De vinding gaat uit van de stand van techniek zoals geopenbaard door de Internationale octrooiaanvrage WO 85/03540 met de daarop verder ontwikkelde dakelement zoals geopenbaard door de Internationale octrooiaanvrage WO 98/28504. Laatst genoemde octrooiaanvrage is op het punt van de stand van techniek verbeterd en geregistreerd onder octrooiaanvrage NL 1020359. Het uit voornoemde octrooien bekende dakelement omvat een rechthoekig open raamwerk van aan elkaar gefixeerde, stalen langs- en dwarsprofielen. Dit raamwerk is aan bovenzijde afgedekt met een vlakke dekplaat en aan onderzijde overspant een onderplaat tussen de langs- en dwarsprofielen zodanig dat de langs- en dwarsprofielen onder de onderplaat uitsteken.

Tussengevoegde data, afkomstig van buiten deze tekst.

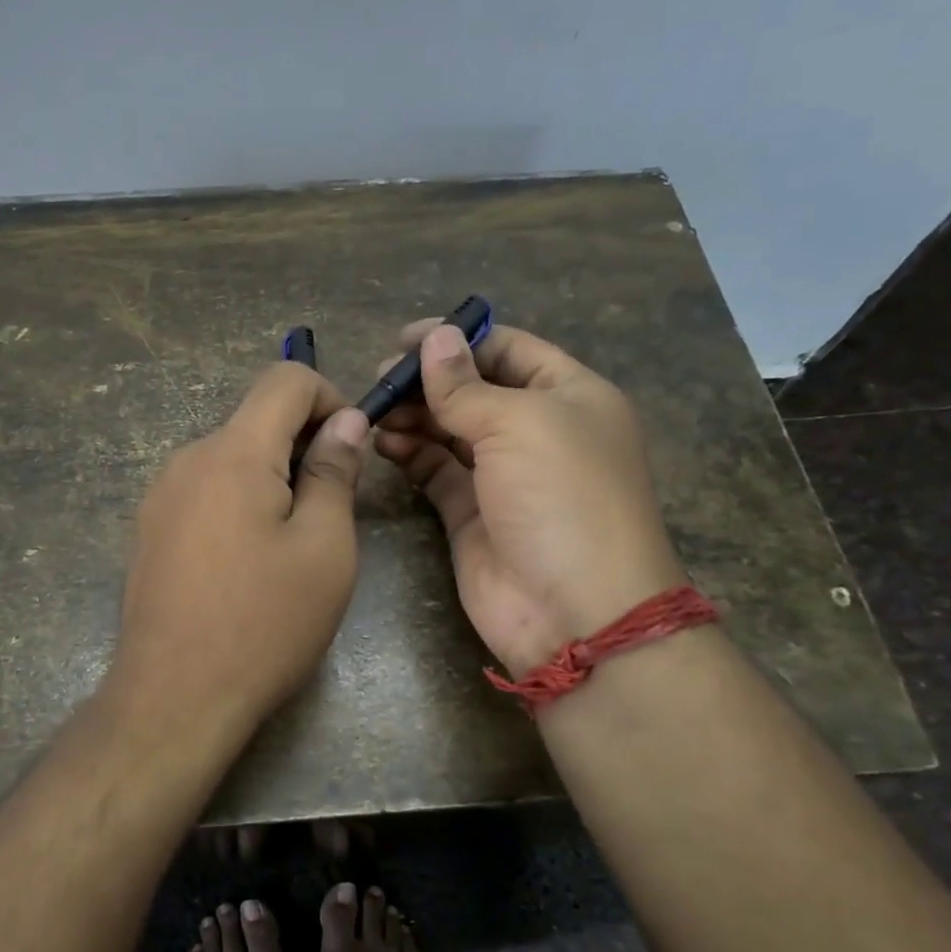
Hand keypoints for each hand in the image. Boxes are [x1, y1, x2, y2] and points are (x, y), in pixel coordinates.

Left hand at [108, 362, 370, 741]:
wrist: (173, 697)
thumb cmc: (264, 623)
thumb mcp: (324, 549)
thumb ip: (334, 472)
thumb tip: (345, 421)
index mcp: (233, 453)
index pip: (284, 379)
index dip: (329, 397)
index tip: (350, 448)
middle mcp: (188, 459)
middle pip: (256, 420)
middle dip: (303, 445)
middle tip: (331, 508)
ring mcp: (160, 495)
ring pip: (231, 457)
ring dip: (271, 477)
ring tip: (291, 543)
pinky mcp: (149, 529)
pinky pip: (205, 490)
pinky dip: (239, 501)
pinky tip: (247, 561)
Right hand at [373, 322, 685, 676]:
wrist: (575, 612)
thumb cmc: (562, 498)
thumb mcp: (519, 425)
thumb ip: (466, 385)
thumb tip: (433, 339)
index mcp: (569, 396)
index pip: (509, 349)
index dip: (459, 339)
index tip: (405, 339)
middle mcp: (537, 431)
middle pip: (474, 389)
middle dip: (428, 381)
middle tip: (380, 380)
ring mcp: (503, 475)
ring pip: (449, 430)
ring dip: (414, 416)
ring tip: (375, 411)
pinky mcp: (471, 513)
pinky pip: (436, 470)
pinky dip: (410, 453)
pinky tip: (383, 442)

Een isolatiedeken bevindt zich losliggend binnen het raamwerk en rust op de onderplaat met tussenkomst van een dampremmende laag, bijvoorbeeld een PVC-folie. Beide dwarsprofielen zijn C-vormig. Het langsprofiel is aan de ene zijde Z-vormig terwijl het aan de andere zijde uitgevoerd is als een omgekeerd L-vormig profiel. De flenzen aan de bovenzijde van zowel de dwars- als langsprofielen wijzen naar de raamwerkzijde. Evenwijdig aan de langsprofielen overspannen aan de bovenzijde van het raamwerk, met onderlinge afstand tussen de dwarsprofielen, verstijvingsribben die de dwarsprofielen extra stabiliteit geven. De onderplaat vormt tevens de plafondzijde en bestaat uit een los, op de naar de raamwerkzijde gerichte onderste flenzen van de dwarsprofielen, rustende stalen golfplaat. De dekplaat is een rechthoekige OSB-plaat met afmetingen die overeenkomen met die van het raamwerk en rust op de verstijvingsribben en bovenste flenzen van de langs- en dwarsprofielen en is rondom met schietnagels gefixeerd aan die flenzen. De dekplaat ligt iets verschoven ten opzichte van het raamwerk, zodat dit langs één dwarsprofiel en het omgekeerde L-vormige langsprofiel oversteekt en in ongeveer gelijke mate langs het andere dwarsprofiel en het Z-vormige langsprofiel terug ligt. Bovenop de dekplaat is dakbedekking toegepast.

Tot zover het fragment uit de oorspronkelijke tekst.